* [Exercise aim]: Transcribe every entry below word for word, but skip the pictures.

* [Data extracts]:
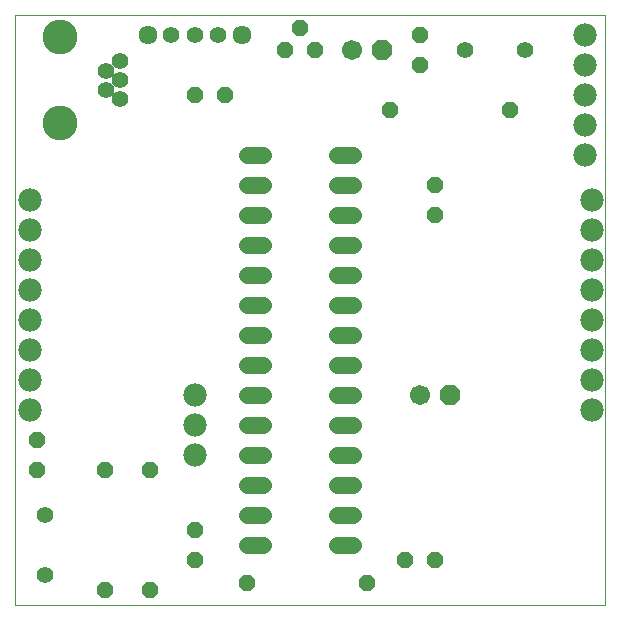
<source format=gbs>
G75*
%MOIN*%
%OFA0B0*%
%FSLAX25Y25*%
%IPPOS*%
%LPD*%
%AMOC8*
5,1,8,0,0,1.08239X$1,22.5*
%
%ADD10C,0.00000*%
%ADD11OC8,0.05600*%
%ADD12C,0.06700*%
%ADD13OC8,0.06700*%
%ADD14C,0.05550*%
%ADD15C,0.11620*%
%ADD16C,0.07800*%
%ADD17C,0.05600*%
%ADD18C,0.06337*%
D10*
X0003000Y0001800D02*
X0003000Y0198650D01*
X0199850Y0198650D01*
X0199850Y0001800D01*
X0003000Y0001800D01*
D11*
X0033000Y0006800D03*
X0048000Y0006800D03*
X0063000Y0016800D03*
X0063000Y0026800D03*
X0080500Y0009300D03*
X0048000Y0046800D03*
X0033000Y0046800D03*
X0010500Y0046800D03*
X0010500Y0056800D03*
X0120500Y0009300D03*
X0133000Y0016800D03*
X0143000Y0016800D03*
X0143000Y0131800D03*
X0143000Y0141800D03*
X0128000Y0166800D03*
X0138000Y0181800D03*
X0138000Y0191800D03*
X0168000Y0166800D03*
X0103000Y0186800D03*
X0098000Y0194300D03*
X0093000Y0186800D03*
X0073000Y0171800D03*
X0063000Y0171800D03*
D12*
X0115500Y0186800D03*
X0138000Y0071800D03*
D13*
X0148000Y0071800D03*
X0125500Y0186800D03*
D14*
X0153000Y0186800D03*
X0173000Y0186800D03*
X0070874Y0191800D03*
X0063000Y0191800D03*
X0055126Y0191800D03*
X0038079Y0183099D03*
X0033354Y0179950D03*
X0038079Y0176800D03*
X0033354Y0173650D03*
X0038079Y0170501D03*
X0013000Y0031800D03*
X0013000Y0011800D03*
D15*
X0018000Y0162430D03*
X0018000Y0191170D03*
D16*
X0008000Y0136800D03*
X0008000Y0126800D03*
X0008000Y0116800D03*
X0008000Y0106800D03*
X0008000Y0096800D03*
X0008000Y0086800D03*
X0008000Y0076800D03*
X0008000Y0066800D03*
X0063000Y0061800D03*
X0063000Y0051800D03*
X0063000Y0071800D03*
X0193000Y0151800D03*
X0193000Y0161800D03*
X0193000Y0171800D03*
X0193000Y0181800D03*
X0193000Y0191800D03*
X0195500Y0136800D03*
X0195500Y0126800D03*
X0195500Y0116800D03*
X0195500Y0106800D03*
X0195500Y0096800D03*
X0195500Y0086800D03*
X0195500Y0076800D03*
X0195500Y0066800D03*
D17*
X0115600Y0061800D02*
X0110400Y0061800D01*
X0110400Y0051800D02*
X0115600Y0051800D01*
X0115600Y0041800D02*
X0110400Y0041800D01*
X0110400Y0031800D02*
X0115600Y0031800D01*
X0115600Y0021800D02*
X0110400Y0021800D01*
X0085600Y0021800D02*
X0080400Y0021800D01*
X0080400Y0031800D02*
X0085600Y0031800D01*
X0085600Y0041800D02*
X0080400Y0041800D01*
X0080400Y0051800D02*
X0085600Y0051800D01*
X0085600Y0061800D02*
X0080400Y0061800D01*
X0080400Y0071800D02*
X0085600Y0071800D01*
X0085600Y0081800D02*
X0080400Y0081800D01*
X0080400Y0091800D02*
X0085600Y0091800D01*
X0085600Y0101800D02*
X0080400Y0101800D01*
X0080400Y0111800D02*
X0085600Y0111800D01*
X0085600Y0121800D02*
X0080400Y0121800D01*
X0080400Y0131800D02*
X0085600Y0131800D01*
X0085600Y0141800D02*
X0080400Y0141800D01*
X0080400Y0151800D02*
X0085600Y0151800D01*
X0110400Y0151800D02*
X0115600Y0151800D01*
X0115600Y0141800D02*
X0110400Y0141800D01*
X0110400Y0131800D02*
X0115600Y0131800D01*
X0115600Y0121800D02*
X0110400Y0121800D01*
X0110400Y0111800D02*
X0115600Y0111800D01*
X0115600Y0101800D02*
X0110400Y0101800D01*
X0110400Y0091800D02*
X0115600Y0091800D01*
X0115600Y0081800D02*
X0110400Y0081800D01*
X0110400Y0071800D02*
X0115600Y0071800D01*
D18*
X0078748Y0191800D03*
X0047252Y0191800D03*
M02*

</source>
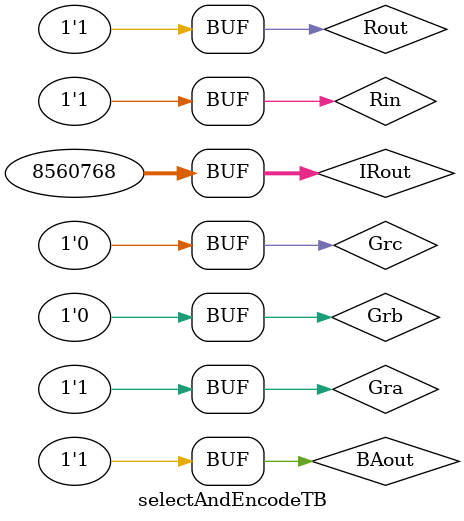
<source format=v>
`timescale 1ns/10ps
module selectAndEncodeTB;

	reg Gra, Grb, Grc, Rin, Rout, BAout;
	reg [31:0] IRout;
	wire [15:0] regsIn, regsOut;
	wire [31:0] CSE;
	
	selectAndEncode SAE(Gra, Grb, Grc, Rin, Rout, BAout, IRout, regsIn, regsOut, CSE);

	initial begin
		
		Gra <= 1;
		Grb <= 0;
		Grc <= 0;
		Rin <= 1;
		Rout <= 1;
		BAout <= 1;
		IRout <= 32'b00000000100000101010000010000000; //Op-Code Ra, Rb, Rc, C b00000 0001 0000 0000 000000010000000
	
	end
endmodule

</source>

* [Response to the task]:
<source format=gbs>
G75*
%MOIN*%
%OFA0B0*%
%FSLAX25Y25*%
%IPPOS*%
%LPD*%
%AMOC8*
5,1,8,0,0,1.08239X$1,22.5*
%
%ADD10C,0.00000*%
%ADD11OC8,0.05600*%
%ADD12C,0.06700*%
%ADD13OC8,0.06700*%
%ADD14C,0.05550*%
%ADD15C,0.11620*%
%ADD16C,0.07800*%
%ADD17C,0.05600*%
%ADD18C,0.06337*%
D10*
X0003000Y0001800D02*
X0003000Y0198650D01*
X0199850Y0198650D01*
X0199850Y0001800D01*
X0003000Y0001800D01*
D11*
X0033000Y0006800D03*
X0048000Y0006800D03*
X0063000Y0016800D03*
X0063000Y0026800D03*
X0080500Y0009300D03*
X0048000Y0046800D03*
X0033000Y0046800D03*
X0010500Y0046800D03*
X0010500Y0056800D03*
X0120500Y0009300D03*
X0133000Y0016800D03*
X0143000Y0016800D03*
X0143000Y0131800D03*
X0143000Y0141800D03*
X0128000Y0166800D03*
X0138000Y0181800D03*
X0138000Y0191800D03*
X0168000Y0166800D03*
X0103000Y0186800D03*
X0098000Y0194300D03*
X0093000Y0186800D03*
X0073000Y0171800D03*
X0063000Y0171800D03*
D12*
X0115500Y0186800D03*
X0138000Y0071800D03*
D13*
X0148000Y0071800D03*
X0125500Y0186800D03*
D14*
X0153000Y0186800D03*
X0173000Y0186800D03*
X0070874Y0191800D03*
X0063000Y0191800D03*
X0055126Y0191800D03*
X0038079Y0183099D03*
X0033354Y0179950D03*
X0038079Y0176800D03*
X0033354Y0173650D03*
X0038079Y0170501D03*
X0013000Y0031800D03*
X0013000Y0011800D03*
D15*
X0018000Y0162430D03*
X0018000Y0191170D03*
D16*
X0008000Y0136800D03*
X0008000Y0126800D03*
X0008000Y0116800D03*
X0008000Y0106800D03*
X0008000Y0096800D03*
X0008000Y0086800D03*
X0008000Y0076800D03*
X0008000Y0066800D03*
X0063000Y0061800D03*
X0063000Y0051800D03*
X0063000Y0071800D03*
X0193000Y0151800D03*
X0193000Y0161800D03*
X0193000Y0171800D03*
X0193000Y0181800D03*
X0193000Y0191800D03*
X0195500Y0136800D03*
X0195500Y0126800D03*
X0195500Y0116800D03*
X0195500Y0106800D03*
X0195500Y0096800D03*
X0195500Y0086800D03*
X0195500Y0076800D03*
X0195500Y0066800D03*
D17*
X0115600Y0061800D02*
X0110400Y0061800D01*
X0110400Y0051800D02*
X0115600Y0051800D01*
X0115600Y0041800D02*
X0110400Y0041800D01*
X0110400Y0031800D02*
X0115600Y0031800D01*
X0115600Y0021800D02*
X0110400Y0021800D01*
X0085600Y0021800D02*
X0080400Y0021800D01*
X0080400Y0031800D02*
X0085600Y0031800D01*
X0085600Y0041800D02*
X0080400Y0041800D01*
X0080400Y0051800D02*
X0085600Y0051800D01*
X0085600Y0061800D02*
X0080400Y0061800D01*
X0080400Y0071800D02*
X0085600Y0071800D01*
X0085600Y0081800D02*
X0080400Y0081800D01*
X0080400Y0091800D02*
X0085600Y0091800D01*
X0085600Y0101800D02*
X0080400Y0101800D01*
X0080400Y0111800D02*
X0085600Y0111800D01*
X0085600Y0121800D02*
X0080400Y0121800D01*
X0080400Y0131800D02*
X0085600Y0131800D01*
X0085600Y0141800D02*
X0080400Y0141800D01*
X0080400Y0151800D02*
X0085600Y0151800D01*
X0110400Y0151800D02*
X0115600Y0151800D01*
X0115600Y0141800D02*
X0110400Y0141800D01*
X0110400Y0131800D02*
X0115600Y0131800D01*
X0115600Y0121800D02*
X0110400Y0121800D01*
X0110400Y0111800D02*
X0115600Y0111800D01*
X0115600Y0101800D02*
X0110400Y0101800D01*
X0110400Y0091800D02*
X0115600Y0091800D01*
X0115600Y0081800D02*
X0110400Y0081800D01*
X0110400Y0071800D02*
X0115600Y0071800D01*
D18*
X0078748Y0191800D03*
X0047252Y0191800D03*
M02*

</source>
<source format=v>
`timescale 1ns/10ps
module selectAndEncodeTB;

	reg Gra, Grb, Grc, Rin, Rout, BAout;
	reg [31:0] IRout;
	wire [15:0] regsIn, regsOut;
	wire [31:0] CSE;
	
	selectAndEncode SAE(Gra, Grb, Grc, Rin, Rout, BAout, IRout, regsIn, regsOut, CSE);

	initial begin
		
		Gra <= 1;
		Grb <= 0;
		Grc <= 0;
		Rin <= 1;
		Rout <= 1;
		BAout <= 1;
		IRout <= 32'b00000000100000101010000010000000; //Op-Code Ra, Rb, Rc, C b00000 0001 0000 0000 000000010000000
	
	end
endmodule

</source>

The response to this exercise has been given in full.